RECORDED DATA
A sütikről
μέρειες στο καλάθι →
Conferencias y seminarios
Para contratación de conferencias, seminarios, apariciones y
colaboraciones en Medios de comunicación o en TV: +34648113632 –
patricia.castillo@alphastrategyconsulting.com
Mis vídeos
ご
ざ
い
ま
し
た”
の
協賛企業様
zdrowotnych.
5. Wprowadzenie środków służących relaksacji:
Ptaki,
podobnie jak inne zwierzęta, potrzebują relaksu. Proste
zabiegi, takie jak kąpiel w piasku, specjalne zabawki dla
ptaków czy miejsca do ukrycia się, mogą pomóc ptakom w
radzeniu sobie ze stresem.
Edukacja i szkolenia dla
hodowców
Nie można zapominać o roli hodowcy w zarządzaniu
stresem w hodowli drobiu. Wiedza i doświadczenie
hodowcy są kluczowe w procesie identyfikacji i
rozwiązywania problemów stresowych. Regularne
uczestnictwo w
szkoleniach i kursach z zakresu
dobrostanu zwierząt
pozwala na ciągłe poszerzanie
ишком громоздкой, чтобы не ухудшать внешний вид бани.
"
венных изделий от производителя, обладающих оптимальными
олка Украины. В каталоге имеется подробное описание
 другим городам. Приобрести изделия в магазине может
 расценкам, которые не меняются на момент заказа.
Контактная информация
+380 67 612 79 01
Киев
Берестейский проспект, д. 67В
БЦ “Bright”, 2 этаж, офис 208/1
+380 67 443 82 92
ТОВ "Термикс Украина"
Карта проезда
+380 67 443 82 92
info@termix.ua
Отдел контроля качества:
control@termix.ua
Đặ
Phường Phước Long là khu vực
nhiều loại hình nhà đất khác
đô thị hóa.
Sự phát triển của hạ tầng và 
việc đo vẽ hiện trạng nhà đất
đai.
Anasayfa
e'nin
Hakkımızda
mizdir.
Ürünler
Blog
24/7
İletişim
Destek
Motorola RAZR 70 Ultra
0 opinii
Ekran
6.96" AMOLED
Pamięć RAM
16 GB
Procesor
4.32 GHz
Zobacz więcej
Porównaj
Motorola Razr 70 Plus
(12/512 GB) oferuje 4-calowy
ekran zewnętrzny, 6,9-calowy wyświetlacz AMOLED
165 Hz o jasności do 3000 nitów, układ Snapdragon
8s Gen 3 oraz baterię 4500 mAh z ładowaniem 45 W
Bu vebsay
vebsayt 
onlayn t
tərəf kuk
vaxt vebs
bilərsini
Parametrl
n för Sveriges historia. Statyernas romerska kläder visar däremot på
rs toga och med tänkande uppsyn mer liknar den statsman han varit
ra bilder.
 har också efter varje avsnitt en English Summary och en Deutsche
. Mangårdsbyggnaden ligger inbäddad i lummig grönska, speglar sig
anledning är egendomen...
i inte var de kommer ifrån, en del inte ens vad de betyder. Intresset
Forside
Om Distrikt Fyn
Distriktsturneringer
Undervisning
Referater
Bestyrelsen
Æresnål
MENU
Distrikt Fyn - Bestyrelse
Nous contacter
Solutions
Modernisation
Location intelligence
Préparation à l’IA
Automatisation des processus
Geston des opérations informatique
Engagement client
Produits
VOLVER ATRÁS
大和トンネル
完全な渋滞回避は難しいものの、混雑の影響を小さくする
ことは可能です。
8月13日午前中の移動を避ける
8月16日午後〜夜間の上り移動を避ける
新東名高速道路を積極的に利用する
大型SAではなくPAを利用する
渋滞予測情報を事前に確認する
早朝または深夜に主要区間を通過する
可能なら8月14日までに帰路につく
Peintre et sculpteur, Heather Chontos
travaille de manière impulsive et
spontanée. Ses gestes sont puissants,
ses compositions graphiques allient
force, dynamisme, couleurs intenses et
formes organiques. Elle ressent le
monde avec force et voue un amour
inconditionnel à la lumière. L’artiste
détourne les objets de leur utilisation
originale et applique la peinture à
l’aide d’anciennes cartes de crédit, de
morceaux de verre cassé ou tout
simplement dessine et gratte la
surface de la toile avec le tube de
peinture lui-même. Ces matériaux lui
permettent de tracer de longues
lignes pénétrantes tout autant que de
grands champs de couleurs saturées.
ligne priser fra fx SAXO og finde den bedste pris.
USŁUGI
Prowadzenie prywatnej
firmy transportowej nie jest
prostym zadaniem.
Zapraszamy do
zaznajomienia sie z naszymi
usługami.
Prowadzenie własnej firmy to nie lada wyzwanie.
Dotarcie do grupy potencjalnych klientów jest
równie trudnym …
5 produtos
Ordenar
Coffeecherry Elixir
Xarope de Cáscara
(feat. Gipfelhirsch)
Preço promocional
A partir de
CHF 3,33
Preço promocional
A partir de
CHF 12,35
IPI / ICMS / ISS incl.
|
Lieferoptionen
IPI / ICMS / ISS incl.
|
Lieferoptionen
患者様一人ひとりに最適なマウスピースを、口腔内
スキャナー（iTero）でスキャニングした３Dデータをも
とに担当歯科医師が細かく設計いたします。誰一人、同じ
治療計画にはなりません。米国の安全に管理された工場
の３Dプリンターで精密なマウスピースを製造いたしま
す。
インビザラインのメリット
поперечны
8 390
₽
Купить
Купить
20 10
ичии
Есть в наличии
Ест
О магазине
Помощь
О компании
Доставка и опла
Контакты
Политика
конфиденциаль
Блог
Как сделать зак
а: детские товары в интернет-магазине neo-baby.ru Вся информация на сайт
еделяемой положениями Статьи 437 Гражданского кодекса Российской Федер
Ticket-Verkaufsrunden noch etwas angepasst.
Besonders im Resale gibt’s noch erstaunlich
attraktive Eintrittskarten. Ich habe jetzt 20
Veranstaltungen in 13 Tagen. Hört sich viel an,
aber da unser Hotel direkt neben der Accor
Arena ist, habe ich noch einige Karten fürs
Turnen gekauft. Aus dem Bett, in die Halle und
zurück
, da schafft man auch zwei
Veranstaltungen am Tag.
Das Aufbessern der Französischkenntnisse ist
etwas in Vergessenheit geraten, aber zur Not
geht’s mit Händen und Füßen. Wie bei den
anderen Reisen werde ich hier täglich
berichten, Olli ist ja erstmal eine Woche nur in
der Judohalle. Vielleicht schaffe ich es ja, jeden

INSTRUCTIONS FOR THE TASK
If a line in the material holds the string "avec", count it, then state the number of such lines and nothing else.

EXERCISE SOLUTION
2